WHAT IS EXPECTED | Print the records again, matching each line exactly.

[Collected data]
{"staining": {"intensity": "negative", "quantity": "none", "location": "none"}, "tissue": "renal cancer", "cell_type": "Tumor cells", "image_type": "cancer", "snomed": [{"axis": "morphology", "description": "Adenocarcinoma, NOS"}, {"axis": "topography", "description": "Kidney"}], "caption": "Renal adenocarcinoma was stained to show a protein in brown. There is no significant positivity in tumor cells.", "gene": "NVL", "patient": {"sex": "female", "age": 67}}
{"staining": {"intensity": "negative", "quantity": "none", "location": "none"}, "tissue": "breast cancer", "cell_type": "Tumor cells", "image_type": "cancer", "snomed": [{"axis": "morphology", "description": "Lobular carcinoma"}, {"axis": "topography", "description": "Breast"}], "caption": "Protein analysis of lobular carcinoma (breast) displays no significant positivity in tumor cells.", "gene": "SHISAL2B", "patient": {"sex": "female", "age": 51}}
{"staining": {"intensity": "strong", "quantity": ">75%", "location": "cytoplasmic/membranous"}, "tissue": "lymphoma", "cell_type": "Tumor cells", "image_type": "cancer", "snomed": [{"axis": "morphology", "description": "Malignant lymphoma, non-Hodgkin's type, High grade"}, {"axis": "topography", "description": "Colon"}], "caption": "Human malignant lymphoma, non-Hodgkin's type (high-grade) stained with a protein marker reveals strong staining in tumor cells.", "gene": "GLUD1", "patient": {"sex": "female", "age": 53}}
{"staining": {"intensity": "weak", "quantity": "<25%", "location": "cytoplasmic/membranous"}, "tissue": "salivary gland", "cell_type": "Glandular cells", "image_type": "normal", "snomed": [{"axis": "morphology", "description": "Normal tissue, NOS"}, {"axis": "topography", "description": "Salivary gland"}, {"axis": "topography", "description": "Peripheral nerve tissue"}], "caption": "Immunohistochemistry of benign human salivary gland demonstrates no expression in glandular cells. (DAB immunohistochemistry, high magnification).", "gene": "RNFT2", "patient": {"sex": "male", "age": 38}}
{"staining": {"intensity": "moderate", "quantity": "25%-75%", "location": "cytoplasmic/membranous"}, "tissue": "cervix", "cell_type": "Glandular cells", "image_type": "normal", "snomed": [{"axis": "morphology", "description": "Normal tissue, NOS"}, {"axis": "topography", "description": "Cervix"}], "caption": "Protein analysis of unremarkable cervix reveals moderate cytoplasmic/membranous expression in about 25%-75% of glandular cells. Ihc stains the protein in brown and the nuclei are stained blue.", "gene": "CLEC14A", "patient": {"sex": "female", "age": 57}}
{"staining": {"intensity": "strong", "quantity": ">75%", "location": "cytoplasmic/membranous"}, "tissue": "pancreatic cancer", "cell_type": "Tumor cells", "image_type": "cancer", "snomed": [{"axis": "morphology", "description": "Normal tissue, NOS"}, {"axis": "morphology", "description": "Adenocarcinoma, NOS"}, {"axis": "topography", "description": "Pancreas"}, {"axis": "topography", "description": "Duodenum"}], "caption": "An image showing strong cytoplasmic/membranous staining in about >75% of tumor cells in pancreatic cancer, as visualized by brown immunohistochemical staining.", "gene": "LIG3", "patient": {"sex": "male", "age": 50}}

YOUR RESPONSE |
{"staining": {"intensity": "negative", "quantity": "none", "location": "none"}, "tissue": "renal cancer", "cell_type": "Tumor cells", "image_type": "cancer", "snomed": [{"axis": "morphology", "description": "Adenocarcinoma, NOS"}, {"axis": "topography", "description": "Kidney"}], "caption": "Renal adenocarcinoma was stained to show a protein in brown. There is no significant positivity in tumor cells.", "gene": "NVL", "patient": {"sex": "female", "age": 67}}
{"staining": {"intensity": "negative", "quantity": "none", "location": "none"}, "tissue": "breast cancer", "cell_type": "Tumor cells", "image_type": "cancer", "snomed": [{"axis": "morphology", "description": "Lobular carcinoma"}, {"axis": "topography", "description": "Breast"}], "caption": "Protein analysis of lobular carcinoma (breast) displays no significant positivity in tumor cells.", "gene": "SHISAL2B", "patient": {"sex": "female", "age": 51}}
{"staining": {"intensity": "strong", "quantity": ">75%", "location": "cytoplasmic/membranous"}, "tissue": "lymphoma", "cell_type": "Tumor cells", "image_type": "cancer", "snomed": [{"axis": "morphology", "description": "Malignant lymphoma, non-Hodgkin's type, High grade"}, {"axis": "topography", "description": "Colon"}], "caption": "Human malignant lymphoma, non-Hodgkin's type (high-grade) stained with a protein marker reveals strong staining in tumor cells.", "gene": "GLUD1", "patient": {"sex": "female", "age": 53}}
{"staining": {"intensity": "weak", "quantity": "<25%", "location": "cytoplasmic/membranous"}, "tissue": "salivary gland", "cell_type": "Glandular cells", "image_type": "normal", "snomed": [{"axis": "morphology", "description": "Normal tissue, NOS"}, {"axis": "topography", "description": "Salivary gland"}, {"axis": "topography", "description": "Peripheral nerve tissue"}], "caption": "Immunohistochemistry of benign human salivary gland demonstrates no expression in glandular cells. (DAB immunohistochemistry, high magnification).", "gene": "RNFT2", "patient": {"sex": "male", "age": 38}}
{"staining": {"intensity": "moderate", "quantity": "25%-75%", "location": "cytoplasmic/membranous"}, "tissue": "cervix", "cell_type": "Glandular cells", "image_type": "normal", "snomed": [{"axis": "morphology", "description": "Normal tissue, NOS"}, {"axis": "topography", "description": "Cervix"}], "caption": "Protein analysis of unremarkable cervix reveals moderate cytoplasmic/membranous expression in about 25%-75% of glandular cells. Ihc stains the protein in brown and the nuclei are stained blue.", "gene": "CLEC14A", "patient": {"sex": "female", "age": 57}}
{"staining": {"intensity": "strong", "quantity": ">75%", "location": "cytoplasmic/membranous"}, "tissue": "pancreatic cancer", "cell_type": "Tumor cells", "image_type": "cancer", "snomed": [{"axis": "morphology", "description": "Normal tissue, NOS"}, {"axis": "morphology", "description": "Adenocarcinoma, NOS"}, {"axis": "topography", "description": "Pancreas"}, {"axis": "topography", "description": "Duodenum"}], "caption": "An image showing strong cytoplasmic/membranous staining in about >75% of tumor cells in pancreatic cancer, as visualized by brown immunohistochemical staining.", "gene": "LIG3", "patient": {"sex": "male", "age": 50}}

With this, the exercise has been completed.